Tennessee Subscriber
Answer: Regardless of payer, never report the code combination of 31622 (Bronchoscopy, rigid or flexible, with or without fluoroscopic guidance; diagnostic, with or without cell washing [separate procedure]) and 31624 (... with bronchial alveolar lavage).
Separate lobes or right and left side do not affect coding for bronchoscopic procedures (31622-31656), except biopsy codes 31628 (... with transbronchial lung biopsy[s], single lobe), 31629 (... with transbronchial needle aspiration biopsy[s], trachea, main stem and/or lobar bronchus[i]), +31632 (... with transbronchial lung biopsy[s], each additional lobe [list separately in addition to code for primary procedure]) and +31633 (... with transbronchial needle aspiration biopsy[s], each additional lobe [list separately in addition to code for primary procedure]). The surgical procedure (such as 31624) includes the diagnostic portion of the procedure (31622), based on CPT rules.

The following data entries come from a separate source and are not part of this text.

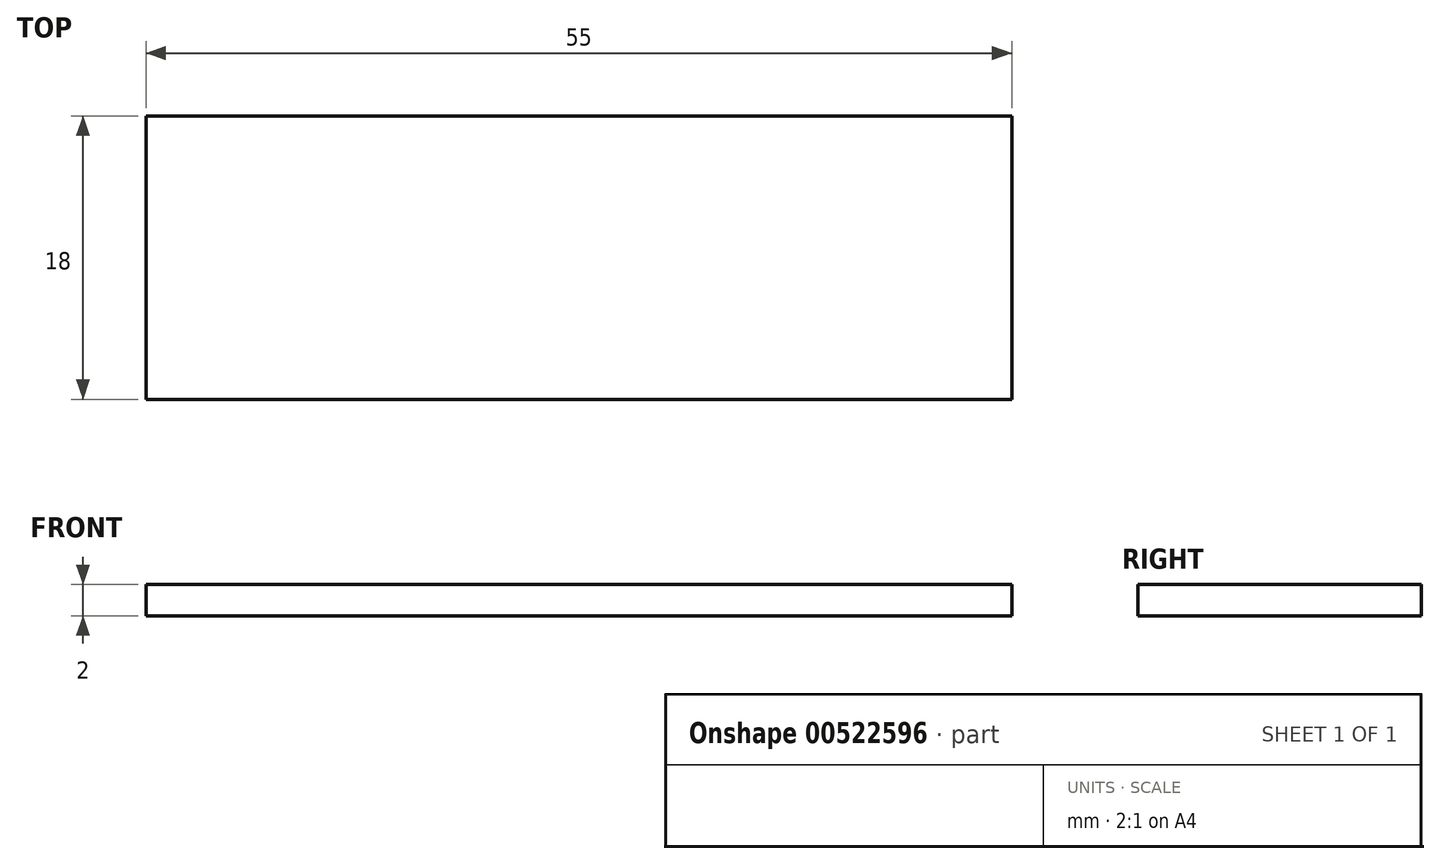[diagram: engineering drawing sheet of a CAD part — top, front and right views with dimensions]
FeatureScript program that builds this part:
annotation { "Feature Type Name" : "Feature", "Feature Type Description" : "" }
export const myFeature = defineFeature(function(context is Context, id is Id, definition is map)
    precondition{}
    {
        {
            var Q0;
            Q0=qCreatedBy(makeId("Top.planeOp"),FACE);
            var sketch = newSketch(context, id + "F0", { "sketchPlane" : qUnion([Q0])});
            skLineSegment(sketch, "E0.bottom", {"start": v(-27.5, 9) * mm, "end": v(27.5, 9) * mm});
            skLineSegment(sketch, "E0.top", {"start": v(-27.5, -9) * mm, "end": v(27.5, -9) * mm});
            skLineSegment(sketch, "E0.left", {"start": v(-27.5, 9) * mm, "end": v(-27.5, -9) * mm});
            skLineSegment(sketch, "E0.right", {"start": v(27.5, 9) * mm, "end": v(27.5, -9) * mm});
            skPoint(sketch, "E0.middle", {"position": v(0, 0) * mm});
            skSolve(sketch);
        }
        {
            var Q0;
            Q0=makeQuery(id+"F0.imprint","IMPRINT",FACE,{"disambiguationData":[TD([[makeQuery(id+"F0.imprint","IMPRINT",EDGE,{"derivedFrom":sQuery(id+"F0.wireOp",EDGE,"E0.bottom")}),-1.0]])]});
            extrude(context, id + "F1", {"entities" : qUnion([Q0]), "depth" : 2 * mm, "offsetDistance" : 25 * mm});
        }
        {
            var Q0;
            Q0=qCreatedBy(makeId("Top.planeOp"),FACE);
            var sketch = newSketch(context, id + "F2", { "sketchPlane" : qUnion([Q0])});
            skLineSegment(sketch, "E1.bottom", {"start": v(-27.5, 9) * mm, "end": v(27.5, 9) * mm});
            skLineSegment(sketch, "E1.top", {"start": v(-27.5, -9) * mm, "end": v(27.5, -9) * mm});
            skLineSegment(sketch, "E1.left", {"start": v(-27.5, 9) * mm, "end": v(-27.5, -9) * mm});
            skLineSegment(sketch, "E1.right", {"start": v(27.5, 9) * mm, "end": v(27.5, -9) * mm});
            skPoint(sketch, "E1.middle", {"position": v(0, 0) * mm});
            skSolve(sketch);
        }
        {
            var Q0;
            Q0 = qSketchRegion(id + "F2", true);
            extrude(context, id + "F3", {"entities" : qUnion([Q0]), "operationType" : NewBodyOperationType.ADD, "depth" : 2 * mm, "offsetDistance" : 25 * mm});
        }
    });
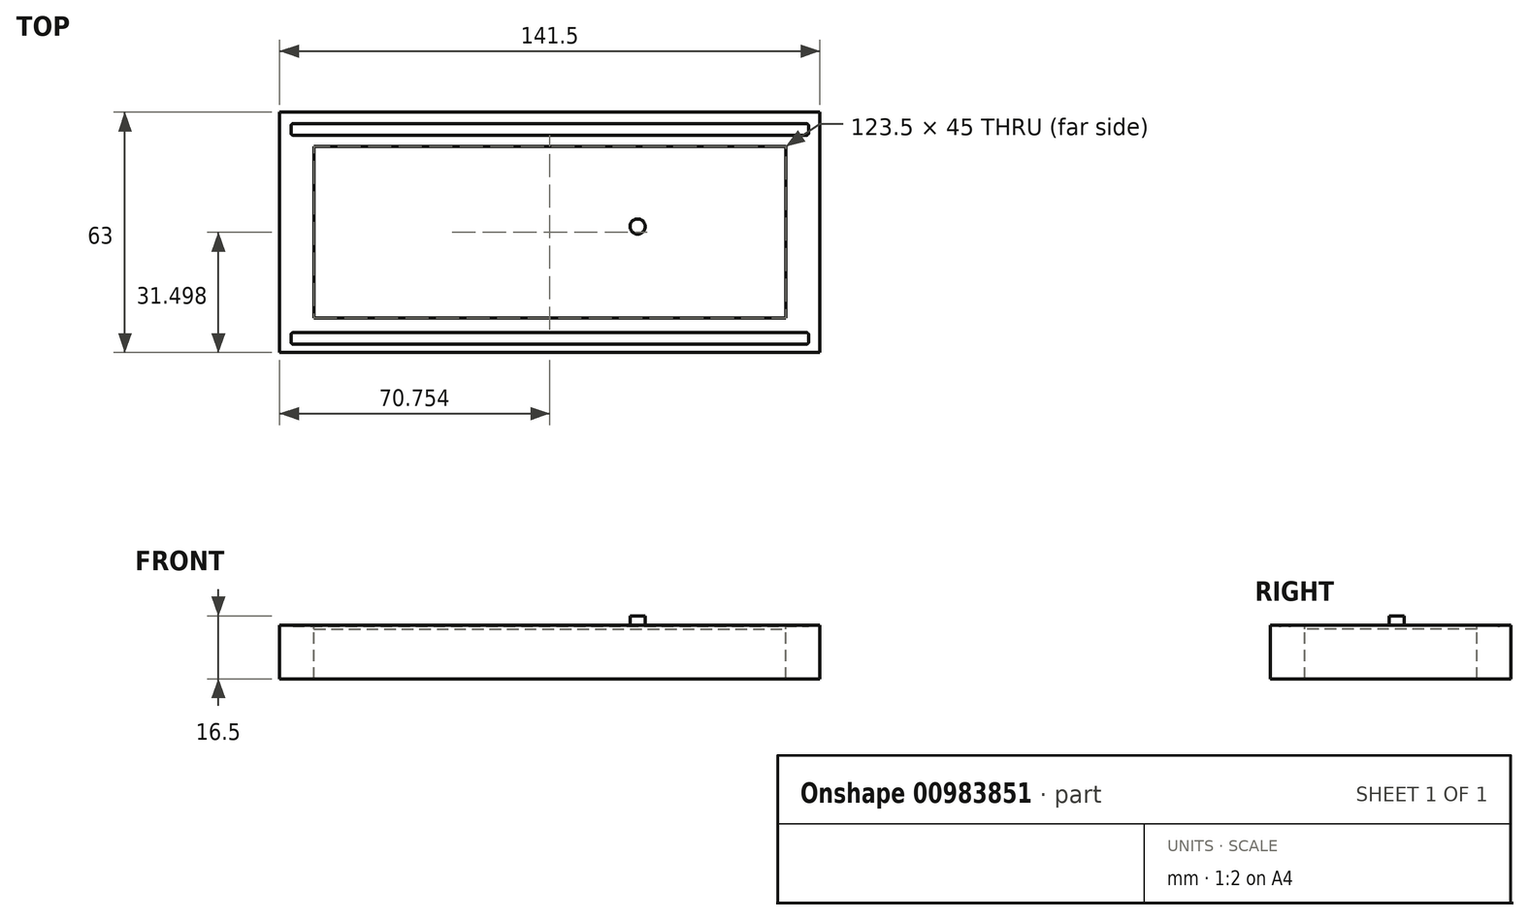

The phrase "separate procedure" at the end of 31622's description indicates you should use this code only when the physician performs no other procedures in that anatomical area. Because this rule is based on CPT standards of practice, not Medicare-based guidelines, you should always follow this general coding principle with private payers unless you have written instructions directing you otherwise.
Because both sets of guidelines (CPT and Medicare) bundle 31622 into all other bronchoscopy services, you should only report the "surgical" procedure, the BAL, using 31624. This code involves a more complicated input/output measurement and sampling than the diagnostic bronchoscopy with bronchial washing code (31622) does.